This blog post is part of my Capstone Project for the IBM Data Science Professional Certification, offered via Coursera. I specifically documented some of the challenges and twists and turns that a lay person might encounter digging into publicly available data. This blog post consists of the following sections:
- Problem Statement
- Data Collection
The python source code created is shared via GitHub and IBM Watson Studio. The choropleth maps are not viewable in GitHub, and are static image captures in this blog post. They are viewable with pop-up tool tips in IBM Watson Studio.
My intent is to determine if publicly available data from Austin Public Health (APH) and Foursquare can help gain insights regarding the COVID-19 pandemic within Austin, TX. Having such information might be useful for immune compromised individuals and their families who wish or need to go out in public.

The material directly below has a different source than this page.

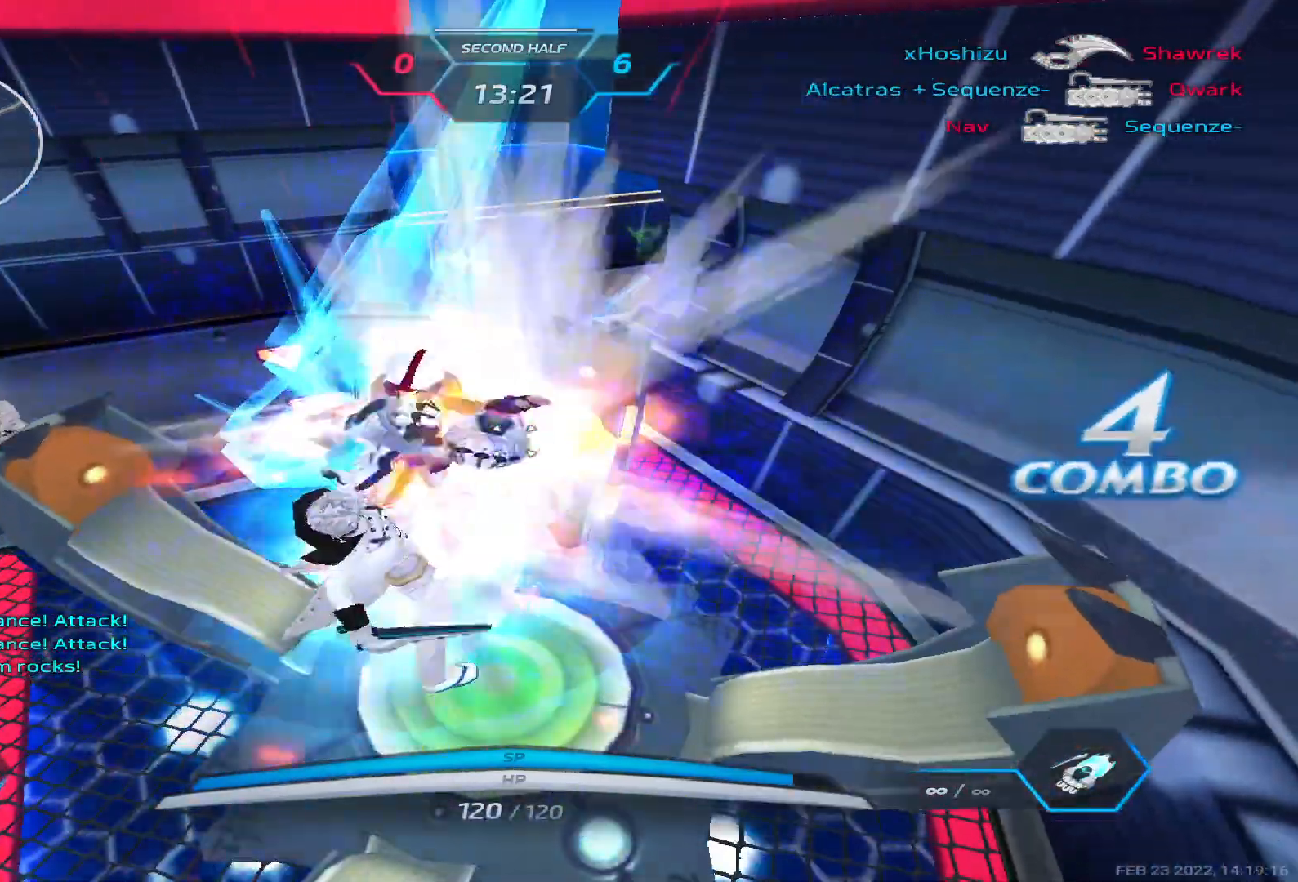
{"keys": ["a"], "events": [[50, "space", "up"], [133, "space", "down"], [250, "space", "up"]]}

As the husband of someone who is immune compromised, I have been following the SARS-COV-2 Coronavirus closely. This pandemic has captured, for good reason, the attention of the world. At the beginning of July, the total cases worldwide exceeded 11m, with around 6m recovered and over 500k deaths. Cases in the United States were leveling out or dropping throughout much of May, but many places (specifically in the south and southwest) experienced a major and sustained spike in June. One of the cities to experience this increase is my home town of Austin, TX. Some of the theories to this increase expressed by the media and others are:
- Texas’ economy opened up too early and quickly starting May 1st
- Lax Memorial Day celebrations may have occurred the weekend of May 23rd
- Problematic social distancing at protests starting the weekend of May 29th
As part of Texas’ first phase restaurants, retail outlets, malls and movie theaters were allowed to reopen at reduced capacity on May 1st. A second phase of re-openings, that included barbershops, hair salons, pools and gyms, quickly followed on May 8th. This second phase was supposed to happen later in May. Due to their proximity, it is highly unlikely these two phases can be distinguished from each other.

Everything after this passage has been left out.